> [Exercise instructions]:
Please copy the lines below word for word, starting at the first line and ending at the line that contains "60L125 57L124 14L82". Leave the pictures out of your copy.

-=-=-

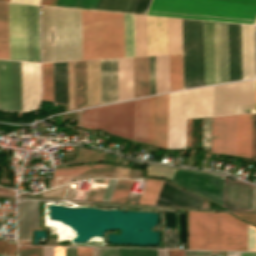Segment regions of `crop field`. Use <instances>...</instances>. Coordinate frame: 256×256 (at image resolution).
Here are the masks:
<instances>
[{
  "label": "crop field",
  "mask_w": 256,
  "mask_h": 256,
  "mask_svg": "<svg viewBox=\"0 0 256 256\" xmlns=\"http://www.w3.org/2000/svg\"><path fill=\"white\" fill-rule=\"evenodd\" d=\"M83 60L125 57L124 14L82 10ZM126 57L182 53L181 19L125 14Z\"/></svg>",
  "instance_id": "crop-field-1"
},
{
  "label": "crop field",
  "mask_w": 256,
  "mask_h": 256,
  "mask_svg": "<svg viewBox=\"0 0 256 256\" xmlns=\"http://www.w3.org/2000/svg\"><path fill=\"white\" fill-rule=\"evenodd\" d=\"M155 96L82 111L81 124L153 144Z\"/></svg>",
  "instance_id": "crop-field-2"
},
{
  "label": "crop field",
  "mask_w": 256,
  "mask_h": 256,
  "mask_svg": "<svg viewBox=\"0 0 256 256\" xmlns=\"http://www.w3.org/2000/svg\"><path fill=\"white\" fill-rule=\"evenodd\" d=\"M42 62L82 60L81 10L41 7Z\"/></svg>",
  "instance_id": "crop-field-3"
},
{
  "label": "crop field",
  "mask_w": 256,
  "mask_h": 256,
  "mask_svg": "<svg viewBox=\"0 0 256 256\" xmlns=\"http://www.w3.org/2000/svg\"><path fill=\"white\" fill-rule=\"evenodd\" d=\"M145 14L254 24L256 0H150Z\"/></svg>",
  "instance_id": "crop-field-4"
},
{
  "label": "crop field",
  "mask_w": 256,
  "mask_h": 256,
  "mask_svg": "<svg viewBox=\"0 0 256 256\" xmlns=\"http://www.w3.org/2000/svg\"><path fill=\"white\" fill-rule=\"evenodd\" d=\"M188 249L247 250V224L229 213L188 212Z\"/></svg>",
  "instance_id": "crop-field-5"
},
{
  "label": "crop field",
  "mask_w": 256,
  "mask_h": 256,
  "mask_svg": "<svg viewBox=\"0 0 256 256\" xmlns=\"http://www.w3.org/2000/svg\"><path fill=\"white\" fill-rule=\"evenodd\" d=\"M10 59L39 62L38 6L9 4Z\"/></svg>",
  "instance_id": "crop-field-6"
},
{
  "label": "crop field",
  "mask_w": 256,
  "mask_h": 256,
  "mask_svg": "<svg viewBox=\"0 0 256 256\" xmlns=\"http://www.w3.org/2000/svg\"><path fill=\"white\" fill-rule=\"evenodd\" d=\"M205 85L228 81L227 23L203 21Z\"/></svg>",
  "instance_id": "crop-field-7"
},
{
  "label": "crop field",
  "mask_w": 256,
  "mask_h": 256,
  "mask_svg": "<svg viewBox=\"0 0 256 256\" xmlns=\"http://www.w3.org/2000/svg\"><path fill=\"white\" fill-rule=\"evenodd\" d=\"M255 80L214 86L213 116L254 112Z\"/></svg>",
  "instance_id": "crop-field-8"
},
{
  "label": "crop field",
  "mask_w": 256,
  "mask_h": 256,
  "mask_svg": "<svg viewBox=\"0 0 256 256\" xmlns=\"http://www.w3.org/2000/svg\"><path fill=\"white\" fill-rule=\"evenodd\" d=\"M171 181L223 206L224 177L222 176L177 169Z\"/></svg>",
  "instance_id": "crop-field-9"
},
{
  "label": "crop field",
  "mask_w": 256,
  "mask_h": 256,
  "mask_svg": "<svg viewBox=\"0 0 256 256\" xmlns=\"http://www.w3.org/2000/svg\"><path fill=\"white\" fill-rule=\"evenodd\" d=\"M0 109L22 111L21 62L0 60Z\"/></svg>",
  "instance_id": "crop-field-10"
},
{
  "label": "crop field",
  "mask_w": 256,
  "mask_h": 256,
  "mask_svg": "<svg viewBox=\"0 0 256 256\" xmlns=\"http://www.w3.org/2000/svg\"><path fill=\"white\" fill-rule=\"evenodd\" d=\"M187 90L170 94L168 148H185Z\"/></svg>",
  "instance_id": "crop-field-11"
},
{
  "label": "crop field",
  "mask_w": 256,
  "mask_h": 256,
  "mask_svg": "<svg viewBox=\"0 0 256 256\" xmlns=\"http://www.w3.org/2000/svg\"><path fill=\"white\" fill-rule=\"evenodd\" d=\"M236 115L213 117L212 152L235 155Z\"/></svg>",
  "instance_id": "crop-field-12"
},
{
  "label": "crop field",
  "mask_w": 256,
  "mask_h": 256,
  "mask_svg": "<svg viewBox=\"0 0 256 256\" xmlns=\"http://www.w3.org/2000/svg\"><path fill=\"white\" fill-rule=\"evenodd\" d=\"M224 208L252 211V186L225 177Z\"/></svg>",
  "instance_id": "crop-field-13"
},
{
  "label": "crop field",
  "mask_w": 256,
  "mask_h": 256,
  "mask_svg": "<svg viewBox=\"0 0 256 256\" xmlns=\"http://www.w3.org/2000/svg\"><path fill=\"white\" fill-rule=\"evenodd\" d=\"M23 111L35 110L40 101L39 64L22 62Z\"/></svg>",
  "instance_id": "crop-field-14"
},
{
  "label": "crop field",
  "mask_w": 256,
  "mask_h": 256,
  "mask_svg": "<svg viewBox=\"0 0 256 256\" xmlns=\"http://www.w3.org/2000/svg\"><path fill=\"white\" fill-rule=\"evenodd\" d=\"M242 79L255 78L254 26L241 24Z\"/></svg>",
  "instance_id": "crop-field-15"
},
{
  "label": "crop field",
  "mask_w": 256,
  "mask_h": 256,
  "mask_svg": "<svg viewBox=\"0 0 256 256\" xmlns=\"http://www.w3.org/2000/svg\"><path fill=\"white\" fill-rule=\"evenodd\" d=\"M212 87L188 90L187 118L211 116Z\"/></svg>",
  "instance_id": "crop-field-16"
},
{
  "label": "crop field",
  "mask_w": 256,
  "mask_h": 256,
  "mask_svg": "<svg viewBox=\"0 0 256 256\" xmlns=\"http://www.w3.org/2000/svg\"><path fill=\"white\" fill-rule=\"evenodd\" d=\"M169 94L156 96L154 144L167 148Z\"/></svg>",
  "instance_id": "crop-field-17"
},
{
  "label": "crop field",
  "mask_w": 256,
  "mask_h": 256,
  "mask_svg": "<svg viewBox=\"0 0 256 256\" xmlns=\"http://www.w3.org/2000/svg\"><path fill=\"white\" fill-rule=\"evenodd\" d=\"M20 240H30V228H38V201L19 203Z\"/></svg>",
  "instance_id": "crop-field-18"
},
{
  "label": "crop field",
  "mask_w": 256,
  "mask_h": 256,
  "mask_svg": "<svg viewBox=\"0 0 256 256\" xmlns=\"http://www.w3.org/2000/svg\"><path fill=\"white\" fill-rule=\"evenodd\" d=\"M252 114L237 115L236 155L250 158Z\"/></svg>",
  "instance_id": "crop-field-19"
},
{
  "label": "crop field",
  "mask_w": 256,
  "mask_h": 256,
  "mask_svg": "<svg viewBox=\"0 0 256 256\" xmlns=\"http://www.w3.org/2000/svg\"><path fill=\"white\" fill-rule=\"evenodd\" d=\"M133 98L132 58L118 59V101Z\"/></svg>",
  "instance_id": "crop-field-20"
},
{
  "label": "crop field",
  "mask_w": 256,
  "mask_h": 256,
  "mask_svg": "<svg viewBox=\"0 0 256 256\" xmlns=\"http://www.w3.org/2000/svg\"><path fill=\"white\" fill-rule=\"evenodd\" d=\"M54 102L68 104L67 62L53 63Z\"/></svg>",
  "instance_id": "crop-field-21"
},
{
  "label": "crop field",
  "mask_w": 256,
  "mask_h": 256,
  "mask_svg": "<svg viewBox=\"0 0 256 256\" xmlns=\"http://www.w3.org/2000/svg\"><path fill=\"white\" fill-rule=\"evenodd\" d=\"M134 98L142 96L141 82L149 81L148 57L133 58Z\"/></svg>",
  "instance_id": "crop-field-22"
},
{
  "label": "crop field",
  "mask_w": 256,
  "mask_h": 256,
  "mask_svg": "<svg viewBox=\"0 0 256 256\" xmlns=\"http://www.w3.org/2000/svg\"><path fill=\"white\" fill-rule=\"evenodd\" d=\"M115 166L110 164H91L54 168L53 176L114 171Z\"/></svg>",
  "instance_id": "crop-field-23"
},
{
  "label": "crop field",
  "mask_w": 256,
  "mask_h": 256,
  "mask_svg": "<svg viewBox=\"0 0 256 256\" xmlns=\"http://www.w3.org/2000/svg\"><path fill=\"white\" fill-rule=\"evenodd\" d=\"M0 58L9 59L8 4L0 3Z\"/></svg>",
  "instance_id": "crop-field-24"
},
{
  "label": "crop field",
  "mask_w": 256,
  "mask_h": 256,
  "mask_svg": "<svg viewBox=\"0 0 256 256\" xmlns=\"http://www.w3.org/2000/svg\"><path fill=\"white\" fill-rule=\"evenodd\" d=\"M168 91V55L156 56V94Z\"/></svg>",
  "instance_id": "crop-field-25"
},
{
  "label": "crop field",
  "mask_w": 256,
  "mask_h": 256,
  "mask_svg": "<svg viewBox=\"0 0 256 256\" xmlns=\"http://www.w3.org/2000/svg\"><path fill=\"white\" fill-rule=\"evenodd\" d=\"M170 91L182 89L181 55H169Z\"/></svg>",
  "instance_id": "crop-field-26"
},
{
  "label": "crop field",
  "mask_w": 256,
  "mask_h": 256,
  "mask_svg": "<svg viewBox=\"0 0 256 256\" xmlns=\"http://www.w3.org/2000/svg\"><path fill=\"white\" fill-rule=\"evenodd\" d=\"M136 0H99L96 10L131 13Z\"/></svg>",
  "instance_id": "crop-field-27"
},
{
  "label": "crop field",
  "mask_w": 256,
  "mask_h": 256,
  "mask_svg": "<svg viewBox=\"0 0 256 256\" xmlns=\"http://www.w3.org/2000/svg\"><path fill=\"white\" fill-rule=\"evenodd\" d=\"M164 181L148 179L138 204L154 205Z\"/></svg>",
  "instance_id": "crop-field-28"
},
{
  "label": "crop field",
  "mask_w": 256,
  "mask_h": 256,
  "mask_svg": "<svg viewBox=\"0 0 256 256\" xmlns=\"http://www.w3.org/2000/svg\"><path fill=\"white\" fill-rule=\"evenodd\" d=\"M43 98L53 101L52 63L42 64Z\"/></svg>",
  "instance_id": "crop-field-29"
},
{
  "label": "crop field",
  "mask_w": 256,
  "mask_h": 256,
  "mask_svg": "<svg viewBox=\"0 0 256 256\" xmlns=\"http://www.w3.org/2000/svg\"><path fill=\"white\" fill-rule=\"evenodd\" d=\"M98 0H57L55 6L95 10Z\"/></svg>",
  "instance_id": "crop-field-30"
},
{
  "label": "crop field",
  "mask_w": 256,
  "mask_h": 256,
  "mask_svg": "<svg viewBox=\"0 0 256 256\" xmlns=\"http://www.w3.org/2000/svg\"><path fill=\"white\" fill-rule=\"evenodd\" d=\"M177 189V187L165 181L155 205L171 206Z\"/></svg>",
  "instance_id": "crop-field-31"
},
{
  "label": "crop field",
  "mask_w": 256,
  "mask_h": 256,
  "mask_svg": "<svg viewBox=\"0 0 256 256\" xmlns=\"http://www.w3.org/2000/svg\"><path fill=\"white\" fill-rule=\"evenodd\" d=\"M134 180H119L110 202L124 203Z\"/></svg>",
  "instance_id": "crop-field-32"
},
{
  "label": "crop field",
  "mask_w": 256,
  "mask_h": 256,
  "mask_svg": "<svg viewBox=\"0 0 256 256\" xmlns=\"http://www.w3.org/2000/svg\"><path fill=\"white\" fill-rule=\"evenodd\" d=\"M187 192L178 189L173 204L198 206L202 198Z\"/></svg>",
  "instance_id": "crop-field-33"
},
{
  "label": "crop field",
  "mask_w": 256,
  "mask_h": 256,
  "mask_svg": "<svg viewBox=\"0 0 256 256\" xmlns=\"http://www.w3.org/2000/svg\"><path fill=\"white\" fill-rule=\"evenodd\" d=\"M119 256H157V250L119 249Z\"/></svg>",
  "instance_id": "crop-field-34"
},
{
  "label": "crop field",
  "mask_w": 256,
  "mask_h": 256,
  "mask_svg": "<svg viewBox=\"0 0 256 256\" xmlns=\"http://www.w3.org/2000/svg\"><path fill=\"white\" fill-rule=\"evenodd\" d=\"M18 256H42V247L18 246Z\"/></svg>",
  "instance_id": "crop-field-35"
},
{
  "label": "crop field",
  "mask_w": 256,
  "mask_h": 256,
  "mask_svg": "<svg viewBox=\"0 0 256 256\" xmlns=\"http://www.w3.org/2000/svg\"><path fill=\"white\" fill-rule=\"evenodd\" d=\"M164 248L178 249L177 233L164 232Z\"/></svg>",
  "instance_id": "crop-field-36"
},
{
  "label": "crop field",
  "mask_w": 256,
  "mask_h": 256,
  "mask_svg": "<svg viewBox=\"0 0 256 256\" xmlns=\"http://www.w3.org/2000/svg\"><path fill=\"white\" fill-rule=\"evenodd\" d=\"M117 181L118 180H111V179L109 180L108 185H107L106 190H105V193H104L103 198H102L101 201H105V202L110 201Z\"/></svg>",
  "instance_id": "crop-field-37"
},
{
  "label": "crop field",
  "mask_w": 256,
  "mask_h": 256,
  "mask_svg": "<svg viewBox=\"0 0 256 256\" xmlns=\"http://www.w3.org/2000/svg\"><path fill=\"white\" fill-rule=\"evenodd\" d=\"M251 158L256 159V114H253Z\"/></svg>",
  "instance_id": "crop-field-38"
},
{
  "label": "crop field",
  "mask_w": 256,
  "mask_h": 256,
  "mask_svg": "<svg viewBox=\"0 0 256 256\" xmlns=\"http://www.w3.org/2000/svg\"><path fill=\"white\" fill-rule=\"evenodd\" d=\"M149 0H137L132 13L144 14Z\"/></svg>",
  "instance_id": "crop-field-39"
},
{
  "label": "crop field",
  "mask_w": 256,
  "mask_h": 256,
  "mask_svg": "<svg viewBox=\"0 0 256 256\" xmlns=\"http://www.w3.org/2000/svg\"><path fill=\"white\" fill-rule=\"evenodd\" d=\"M248 250H256L255 230L250 227H248Z\"/></svg>",
  "instance_id": "crop-field-40"
},
{
  "label": "crop field",
  "mask_w": 256,
  "mask_h": 256,
  "mask_svg": "<svg viewBox=\"0 0 256 256\" xmlns=\"http://www.w3.org/2000/svg\"><path fill=\"white\" fill-rule=\"evenodd\" d=\"M158 256H167V250H158ZM168 256H184V250H168Z\"/></svg>",
  "instance_id": "crop-field-41"
},
{
  "label": "crop field",
  "mask_w": 256,
  "mask_h": 256,
  "mask_svg": "<svg viewBox=\"0 0 256 256\" xmlns=\"http://www.w3.org/2000/svg\"><path fill=\"white\" fill-rule=\"evenodd\" d=\"M233 214H235L240 219H242L244 221H247V222L256 226V215H253V214H239V213H233Z\"/></svg>",
  "instance_id": "crop-field-42"
},
{
  "label": "crop field",
  "mask_w": 256,
  "mask_h": 256,
  "mask_svg": "<svg viewBox=\"0 0 256 256\" xmlns=\"http://www.w3.org/2000/svg\"><path fill=\"white\" fill-rule=\"evenodd\" d=\"M99 256H118V249L99 248Z\"/></svg>",
  "instance_id": "crop-field-43"
},
{
  "label": "crop field",
  "mask_w": 256,
  "mask_h": 256,
  "mask_svg": "<svg viewBox=\"0 0 256 256\" xmlns=\"http://www.w3.org/2000/svg\"><path fill=\"white\" fill-rule=\"evenodd\" d=\"M185 256H210V251L185 250Z\"/></svg>",
  "instance_id": "crop-field-44"
},
{
  "label": "crop field",
  "mask_w": 256,
  "mask_h": 256,
  "mask_svg": "<svg viewBox=\"0 0 256 256\" xmlns=\"http://www.w3.org/2000/svg\"><path fill=\"white\" fill-rule=\"evenodd\" d=\"M77 256H92V248H77Z\"/></svg>",
  "instance_id": "crop-field-45"
},
{
  "label": "crop field",
  "mask_w": 256,
  "mask_h": 256,
  "mask_svg": "<svg viewBox=\"0 0 256 256\" xmlns=\"http://www.w3.org/2000/svg\"><path fill=\"white\" fill-rule=\"evenodd\" d=\"M43 256H54V247H43Z\"/></svg>",
  "instance_id": "crop-field-46"
},
{
  "label": "crop field",
  "mask_w": 256,
  "mask_h": 256,
  "mask_svg": "<svg viewBox=\"0 0 256 256\" xmlns=\"http://www.w3.org/2000/svg\"><path fill=\"white\" fill-rule=\"evenodd\" d=\"M65 256H76V248L65 247Z\"/></svg>",
  "instance_id": "crop-field-47"
},
{
  "label": "crop field",
  "mask_w": 256,
  "mask_h": 256,
  "mask_svg": "<svg viewBox=\"0 0 256 256\" xmlns=\"http://www.w3.org/2000/svg\"><path fill=\"white\" fill-rule=\"evenodd\" d=\"M10 2L38 4L39 0H11Z\"/></svg>",
  "instance_id": "crop-field-48"
},
{
  "label": "crop field",
  "mask_w": 256,
  "mask_h": 256,
  "mask_svg": "<svg viewBox=\"0 0 256 256\" xmlns=\"http://www.w3.org/2000/svg\"><path fill=\"white\" fill-rule=\"evenodd\" d=\"M55 256H64V247H55Z\"/></svg>",
  "instance_id": "crop-field-49"
},
{
  "label": "crop field",
  "mask_w": 256,
  "mask_h": 256,
  "mask_svg": "<svg viewBox=\"0 0 256 256\" xmlns=\"http://www.w3.org/2000/svg\"><path fill=\"white\" fill-rule=\"evenodd\" d=\"M56 0H42L41 5H46V6H54Z\"/></svg>",
  "instance_id": "crop-field-50"
},
{
  "label": "crop field",
  "mask_w": 256,
  "mask_h": 256,
  "mask_svg": "<svg viewBox=\"0 0 256 256\" xmlns=\"http://www.w3.org/2000/svg\"><path fill=\"white\" fill-rule=\"evenodd\" d=\"M241 256H256V252H241Z\"/></svg>",
  "instance_id": "crop-field-51"
},
{
  "label": "crop field",
  "mask_w": 256,
  "mask_h": 256,
  "mask_svg": "<svg viewBox=\"0 0 256 256\" xmlns=\"http://www.w3.org/2000/svg\"><path fill=\"white\" fill-rule=\"evenodd\" d=\"M226 256H240V252H226Z\"/></svg>",
  "instance_id": "crop-field-52"
},
{
  "label": "crop field",
  "mask_w": 256,
  "mask_h": 256,
  "mask_svg": "<svg viewBox=\"0 0 256 256\" xmlns=\"http://www.w3.org/2000/svg\"><path fill=\"white\" fill-rule=\"evenodd\" d=\"M93 256H98V248H93Z\"/></svg>",
  "instance_id": "crop-field-53"
},
{
  "label": "crop field",
  "mask_w": 256,
  "mask_h": 256,
  "mask_svg": "<svg viewBox=\"0 0 256 256\" xmlns=\"http://www.w3.org/2000/svg\"><path fill=\"white\" fill-rule=\"evenodd\" d=\"M94 143H95V132H93V135H92V141H91V144H93V145H94Z\"/></svg>",
  "instance_id": "crop-field-54"
},
{
  "label": "crop field",
  "mask_w": 256,
  "mask_h": 256,
  "mask_svg": "<svg viewBox=\"0 0 256 256\" xmlns=\"http://www.w3.org/2000/svg\"><path fill=\"white\" fill-rule=\"evenodd\" d=\"M209 158H210V155L208 156V160H207V163H206V167H205V168H208V165H209Z\"/></svg>",
  "instance_id": "crop-field-55"
},
{
  "label": "crop field",
  "mask_w": 256,
  "mask_h": 256,
  "mask_svg": "<svg viewBox=\"0 0 256 256\" xmlns=\"http://www.w3.org/2000/svg\"><path fill=\"white\" fill-rule=\"evenodd\" d=\"M0 1L9 2L10 0H0Z\"/></svg>",
  "instance_id": "crop-field-56"
},
{
  "label": "crop field",
  "mask_w": 256,
  "mask_h": 256,
  "mask_svg": "<svg viewBox=\"0 0 256 256\" xmlns=\"http://www.w3.org/2000/svg\"><path fill=\"white\" fill-rule=\"evenodd\" d=\"M255 112H256V104H255Z\"/></svg>",
  "instance_id": "crop-field-57"
},
{
  "label": "crop field",
  "mask_w": 256,
  "mask_h": 256,
  "mask_svg": "<svg viewBox=\"0 0 256 256\" xmlns=\"http://www.w3.org/2000/svg\"><path fill=\"white\" fill-rule=\"evenodd\" d=\"M2 256H9V255H2Z\"/></svg>",
  "instance_id": "crop-field-58"
},
{
  "label": "crop field",
  "mask_w": 256,
  "mask_h": 256,
  "mask_svg": "<svg viewBox=\"0 0 256 256\" xmlns=\"http://www.w3.org/2000/svg\"><path fill=\"white\" fill-rule=\"evenodd\" d=\"M10 256H12V255H10Z\"/></svg>",
  "instance_id": "crop-field-59"
},
{
  "label": "crop field",
  "mask_w": 256,
  "mask_h": 256,
  "mask_svg": "<svg viewBox=\"0 0 256 256\" xmlns=\"http://www.w3.org/2000/svg\"><path fill=\"white\" fill-rule=\"evenodd\" d=\"M211 256H213V255H211Z\"/></svg>",
  "instance_id": "crop-field-60"
},
{
  "label": "crop field",
  "mask_w": 256,
  "mask_h": 256,
  "mask_svg": "<svg viewBox=\"0 0 256 256\" xmlns=\"http://www.w3.org/2000/svg\"><path fill=\"white\" fill-rule=\"evenodd\" d=\"M1 256V255H0Z\"/></svg>",
  "instance_id": "crop-field-61"
}]
</instances>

-=-=-

> [In response]:
Segment regions of `crop field`. Use <instances>...</instances>. Coordinate frame: 256×256 (at image resolution).
Here are the masks:
<instances>
[{
  "label": "crop field",
  "mask_w": 256,
  "mask_h": 256,
  "mask_svg": "<svg viewBox=\"0 0 256 256\" xmlns=\"http://www.w3.org/2000/svg\"><path fill=\"white\" fill-rule=\"evenodd\" d=\"M83 60L125 57L124 14L82 10ZM126 57L182 53L181 19L125 14Z\"/></svg>",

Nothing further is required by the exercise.